Венгерский гусар с неприятным лицом лежал на носилках, оправлял на себе рваную шинелишку и стучал от холода зубами; его извилистые губы под тонкими черными усами стали лиловыми. И у этого опять Марью Петровну поразило выражение глаз: он неподвижно смотрел в потолок железного навеса, весь ушедши в свою муку, и даже не думал просить жалости и помощи: как будто все это так и должно было быть. И он лежал среди людей, как в пустыне, дрожал, постукивая зубами, и его согнутые коленки в грязных рейтузах ходили ходуном. На виске, под околышем фуражки, чернели крутые завитки волос.

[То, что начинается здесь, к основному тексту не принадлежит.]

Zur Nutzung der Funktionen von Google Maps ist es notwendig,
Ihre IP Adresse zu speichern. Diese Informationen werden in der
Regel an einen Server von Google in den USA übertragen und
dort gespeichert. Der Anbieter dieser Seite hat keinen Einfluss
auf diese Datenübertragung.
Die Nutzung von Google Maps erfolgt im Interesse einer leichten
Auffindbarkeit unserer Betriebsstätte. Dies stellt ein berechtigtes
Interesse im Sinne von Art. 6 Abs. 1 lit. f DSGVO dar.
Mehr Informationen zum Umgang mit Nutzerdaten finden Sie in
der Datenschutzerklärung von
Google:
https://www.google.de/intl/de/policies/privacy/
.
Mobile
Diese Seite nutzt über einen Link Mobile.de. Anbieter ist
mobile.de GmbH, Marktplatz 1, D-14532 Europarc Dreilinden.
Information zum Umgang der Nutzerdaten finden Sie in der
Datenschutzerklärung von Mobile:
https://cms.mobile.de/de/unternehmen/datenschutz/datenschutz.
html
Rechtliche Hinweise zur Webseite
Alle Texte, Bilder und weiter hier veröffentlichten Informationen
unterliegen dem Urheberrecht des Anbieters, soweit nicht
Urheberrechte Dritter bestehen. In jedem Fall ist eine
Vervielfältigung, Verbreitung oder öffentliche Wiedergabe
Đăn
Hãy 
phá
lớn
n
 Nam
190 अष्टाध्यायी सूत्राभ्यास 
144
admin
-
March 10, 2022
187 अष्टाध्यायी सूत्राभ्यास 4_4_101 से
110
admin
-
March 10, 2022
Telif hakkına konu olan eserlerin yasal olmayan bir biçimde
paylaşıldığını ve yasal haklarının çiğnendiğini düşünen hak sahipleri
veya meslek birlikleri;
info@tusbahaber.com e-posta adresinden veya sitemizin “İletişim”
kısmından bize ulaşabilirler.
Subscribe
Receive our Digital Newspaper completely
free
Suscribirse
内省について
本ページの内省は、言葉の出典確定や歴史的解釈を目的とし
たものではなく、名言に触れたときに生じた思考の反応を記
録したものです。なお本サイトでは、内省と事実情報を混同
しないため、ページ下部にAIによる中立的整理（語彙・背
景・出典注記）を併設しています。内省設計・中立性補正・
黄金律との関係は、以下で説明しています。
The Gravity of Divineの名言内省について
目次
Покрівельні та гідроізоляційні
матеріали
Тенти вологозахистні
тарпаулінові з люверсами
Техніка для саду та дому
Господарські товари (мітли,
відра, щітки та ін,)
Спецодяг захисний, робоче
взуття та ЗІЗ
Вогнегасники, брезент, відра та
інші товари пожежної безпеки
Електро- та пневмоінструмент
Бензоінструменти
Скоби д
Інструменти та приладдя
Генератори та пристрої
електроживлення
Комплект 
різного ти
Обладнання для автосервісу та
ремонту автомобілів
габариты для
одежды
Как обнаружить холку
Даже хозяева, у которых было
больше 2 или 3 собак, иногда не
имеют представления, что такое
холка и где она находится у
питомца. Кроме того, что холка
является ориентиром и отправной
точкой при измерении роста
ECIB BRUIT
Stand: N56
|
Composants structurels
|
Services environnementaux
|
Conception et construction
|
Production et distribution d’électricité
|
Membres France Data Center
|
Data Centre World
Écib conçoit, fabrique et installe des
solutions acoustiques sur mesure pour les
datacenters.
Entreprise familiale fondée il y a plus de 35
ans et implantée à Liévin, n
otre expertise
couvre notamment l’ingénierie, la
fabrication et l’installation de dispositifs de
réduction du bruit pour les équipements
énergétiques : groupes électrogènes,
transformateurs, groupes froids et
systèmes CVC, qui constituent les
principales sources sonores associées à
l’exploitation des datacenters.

Марья Петровна вдруг стала задыхаться. Дрожащими руками она поспешно расстегнула свою лисью шубку. Расстегнула, скинула шубку и покрыла лежавшего венгерца. Горячие волны ударили ей из груди в горло. Она припала губами к курчавой голове венгерца и целовала ее и плакала, – о сыне своем плакала, об иззябшем венгерце, обо всех этих искалеченных людях. И больше не было в душе злобы. Было ощущение одного общего, огромного несчастья, которое на всех обрушилось и всех уравняло.